A. Samad Said is a novelist as well as a poet. One of his novels, Morning Rain, describes the subtle power structures and hidden censorship within a newspaper. He believes that the mainstream press is controlled, so one must go to alternative media – frequently the internet – for a more accurate viewpoint. At 77 years old and with the help of his grandson, he has got himself on Facebook and writes on his page every day. “We don’t want different political parties,” he declared roundly, “we want a different relationship to the state.”
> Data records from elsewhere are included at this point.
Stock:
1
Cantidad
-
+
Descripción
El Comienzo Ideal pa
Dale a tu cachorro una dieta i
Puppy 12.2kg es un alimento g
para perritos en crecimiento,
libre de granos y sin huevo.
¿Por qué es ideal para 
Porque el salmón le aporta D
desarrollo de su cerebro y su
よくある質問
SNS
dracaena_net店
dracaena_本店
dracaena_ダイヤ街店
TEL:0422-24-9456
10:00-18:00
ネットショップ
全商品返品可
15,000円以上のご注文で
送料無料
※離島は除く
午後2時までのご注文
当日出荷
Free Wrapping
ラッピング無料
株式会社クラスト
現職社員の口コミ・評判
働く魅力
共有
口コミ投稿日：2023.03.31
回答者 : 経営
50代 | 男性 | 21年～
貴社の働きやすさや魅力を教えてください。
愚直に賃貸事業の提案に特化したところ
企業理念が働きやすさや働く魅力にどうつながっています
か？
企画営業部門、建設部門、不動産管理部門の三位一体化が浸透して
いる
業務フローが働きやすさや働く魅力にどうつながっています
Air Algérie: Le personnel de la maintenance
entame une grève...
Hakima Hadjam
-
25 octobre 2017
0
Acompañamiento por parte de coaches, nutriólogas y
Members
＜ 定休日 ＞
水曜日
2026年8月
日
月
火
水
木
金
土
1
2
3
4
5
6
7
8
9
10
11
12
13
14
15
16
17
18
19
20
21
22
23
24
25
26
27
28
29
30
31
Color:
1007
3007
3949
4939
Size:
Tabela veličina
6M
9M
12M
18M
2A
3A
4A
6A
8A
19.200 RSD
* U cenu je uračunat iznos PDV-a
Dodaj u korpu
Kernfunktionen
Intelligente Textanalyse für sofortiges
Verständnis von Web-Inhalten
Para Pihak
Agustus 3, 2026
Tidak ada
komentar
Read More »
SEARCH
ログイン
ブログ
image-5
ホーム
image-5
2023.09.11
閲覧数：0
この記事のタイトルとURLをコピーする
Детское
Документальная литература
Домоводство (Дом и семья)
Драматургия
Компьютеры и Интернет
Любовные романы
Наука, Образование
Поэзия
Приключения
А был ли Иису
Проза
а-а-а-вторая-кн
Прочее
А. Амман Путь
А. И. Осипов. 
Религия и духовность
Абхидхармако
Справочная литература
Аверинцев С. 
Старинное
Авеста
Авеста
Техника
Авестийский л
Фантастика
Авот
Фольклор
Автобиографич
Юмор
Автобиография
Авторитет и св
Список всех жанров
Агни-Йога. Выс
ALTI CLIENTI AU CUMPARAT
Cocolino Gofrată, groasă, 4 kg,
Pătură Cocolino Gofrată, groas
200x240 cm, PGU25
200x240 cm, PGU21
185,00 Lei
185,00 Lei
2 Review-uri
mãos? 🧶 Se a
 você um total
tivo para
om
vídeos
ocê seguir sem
His remarks were made during a panel discussion by Linda Christanty, Alfian Sa’at, Andre Vltchek, David van Reybrouck, and A. Samad Said, which was a central event of the festival. Intriguingly entitled “My Democracy,” a play on the short form of “Malaysia” (MY) coupled with an invitation to respond personally to the notion of what a democratic process should look like. Given that there were writers present from Indonesia, Belgium, and Russia who had among them lived in South America, Europe, and Africa, as well as locals, the debate was wide-ranging and global.

David van Reybrouck, author of the seminal work Congo – a narrative woven together from five hundred people who suffered under the shadow of colonialism – made the point that, “Writing requires you to sit down and be on your own, but it is hard to write when the roof is leaking.” He likened the state of democracy to a leaky roof, where people are invited to cast their vote every four years but little else. He has taken time out from writing to form G1000 (, a website that aims to enrich democracy by inviting participatory debate.

Linda Christanty made the point that in her home country, Indonesia, the government used cultural and religious beliefs to control the discourse so that writers had to write more allegorically as a result. Andre Vltchek, spoke about the political concerns of the classical novelists (such as Balzac, Dickens, and Dostoevsky) who addressed serious issues of the day without sugar-coating them with entertainment. He also mentioned that politicians can try to lull voters into a false sense of security by denying the role of sacrifice in getting to the next step. In other words, there are tough choices to be made, and we all have to be prepared to be part of the decision-making process.

It was entirely fitting that the Chief Minister of Penang opened the Literary Festival. Not only was he influential in getting it going in the first place, but he has also had a hand in creating a more international Penang; one that acknowledges the dreams of the people who came as migrants from all over the world to create the multicultural island we know today. We must hope that the evolution of an increasingly cultural city keeps an open door to those who want to visit or live here; it’s the only way that Penang will ever truly be international.